Response to: Comment on “Noninvasive Ventilation Weaning in Acute Hypercapnic Respiratory Failure due to COPD Exacerbation: A Real-Life Observational Study”
We thank Karim and Esquinas  for their interesting comments.
Our study aimed to report a real-life experience and the personalized approach we used in the weaning phase . We do agree with Karim and Esquinas that this approach with the number of days at each stage of weaning at physician discretion limits the generalizability of the results.
It is worth noticing, however, that most patients that completed weaning stayed at each stage the minimum time required by the protocol (1 day). The maximum time they spent in each weaning phase was 2 days. These data suggest that, although patients’ evaluation and final decision is based on physicians’ clinical judgment, having objective criteria and a weaning protocol to follow allows standardization of the treatment in most cases.
Regarding the 20 patients adapted to domiciliary noninvasive ventilation (NIV), the acute phase, meaning respiratory acidosis with respiratory distress, was solved in all cases. We prescribed domiciliary NIV in those COPD patients with persistent daytime hypercapnia after at least two episodes of acute hypercapnic respiratory failure (AHRF) requiring NIV in the prior year and/or comorbidities such as obstructive sleep apnea or obesity-hypoventilation syndrome. When considering the parameters used during ventilation, no difference was found between the inspiratory positive airway pressure (IPAP) and expiratory positive airway pressure (EPAP) used in the acute and chronic phase.

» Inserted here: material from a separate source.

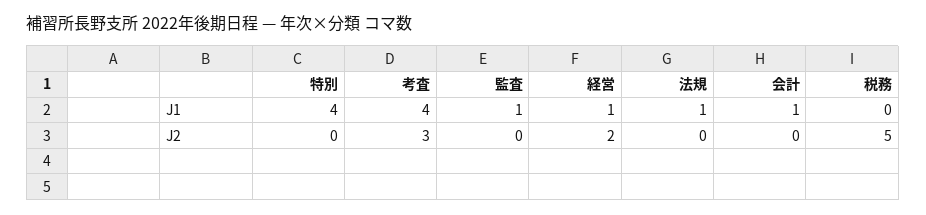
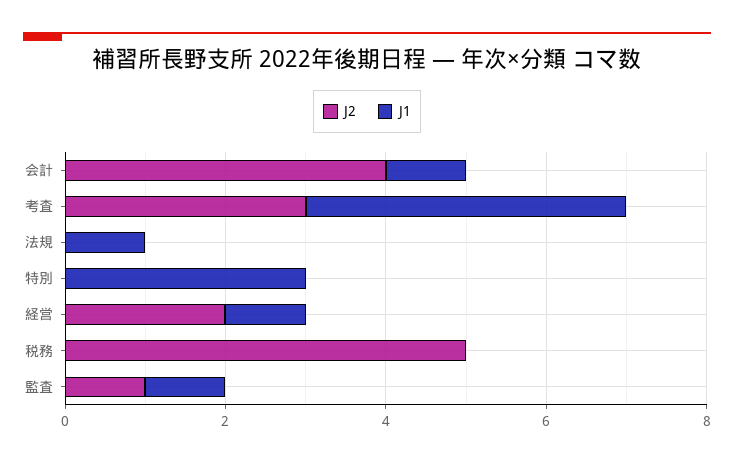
J1, 特別: 4 -> 3
J2, 監査: 0 -> 1
J2, 会計: 0 -> 4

From a clinical point of view, in some cases, both IPAP and EPAP were reduced 1 to 2 cmH2O from the acute to the chronic setting.
In regard to the risk of pneumothorax in patients with severe bullous emphysema, in our cohort, we only had one case out of 51 patients in whom NIV weaning was attempted; therefore, any further speculation is impossible. We think that, given the controversy of the subject, the need to prolong NIV application after the acute phase should be evaluated on a case-by-case basis and the risk of pneumothorax vs. the benefit of the prevention of AHRF recurrence must be carefully considered.
We agree with Karim and Esquinas that future studies are needed in order to better identify which subgroups of COPD patients with AHRF might benefit the most from the weaning process.
Conflicts of Interest
The authors declare that they have no conflicts of interest.